(Source data begins)
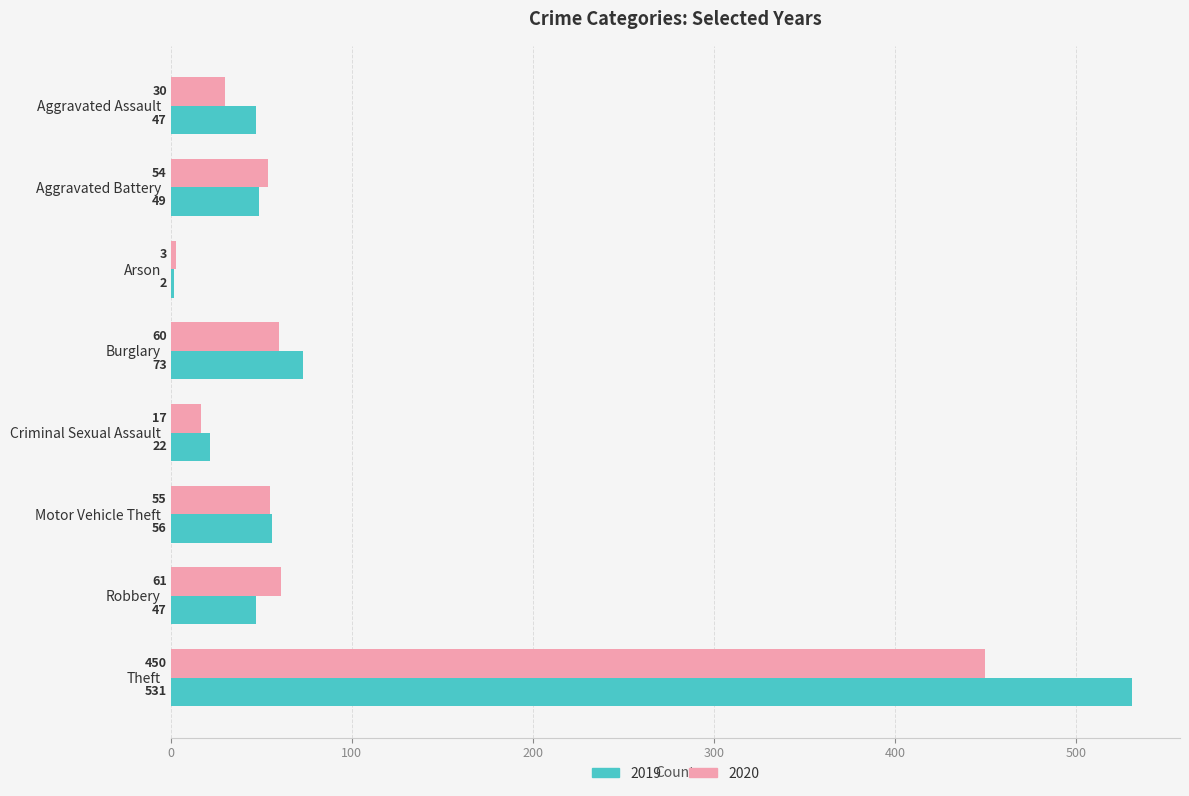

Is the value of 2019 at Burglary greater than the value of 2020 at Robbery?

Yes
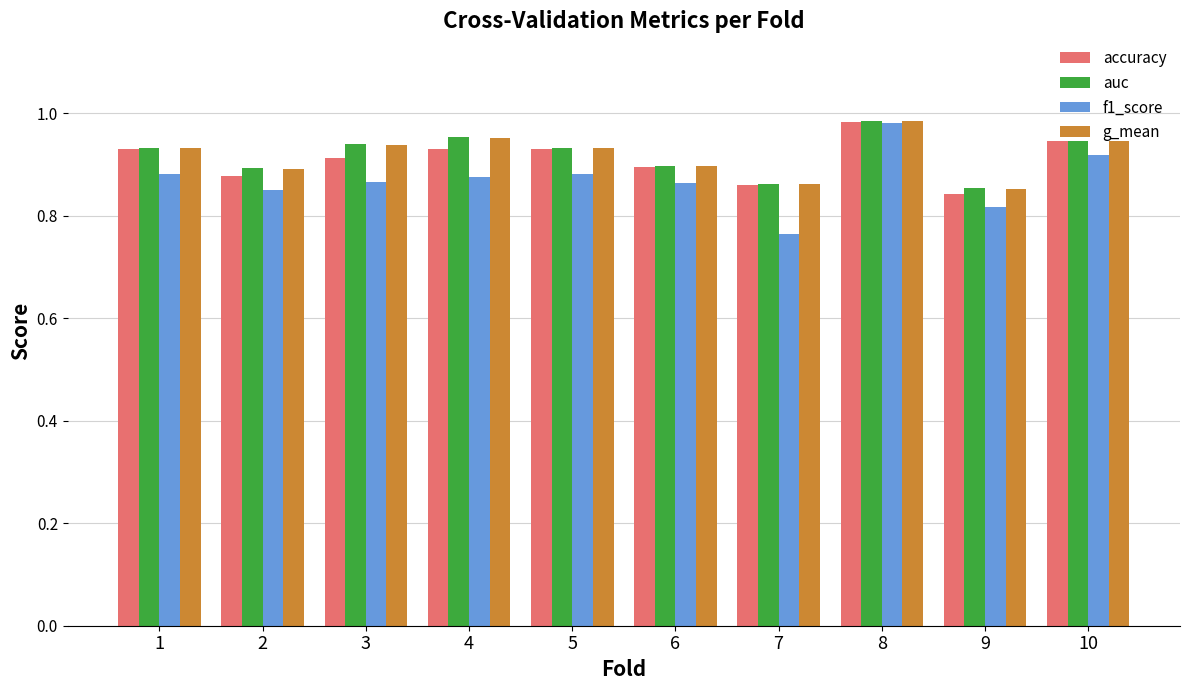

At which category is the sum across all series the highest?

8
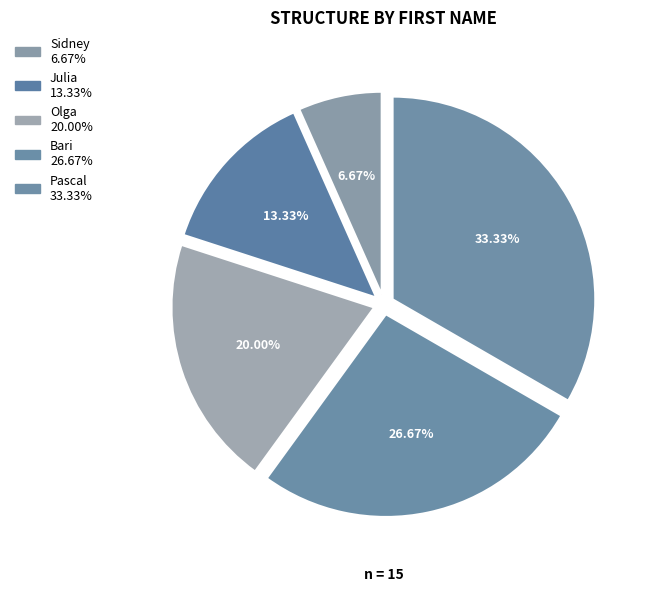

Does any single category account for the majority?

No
(Source data ends)
▸ The problem
Write out the material above again, replacing every "category" with "group" and keeping everything else the same. Leave the pictures out.

▸ Result for this task
Is the value of 2019 at Burglary greater than the value of 2020 at Robbery?

Yes

At which group is the sum across all series the highest?

8

Does any single group account for the majority?

No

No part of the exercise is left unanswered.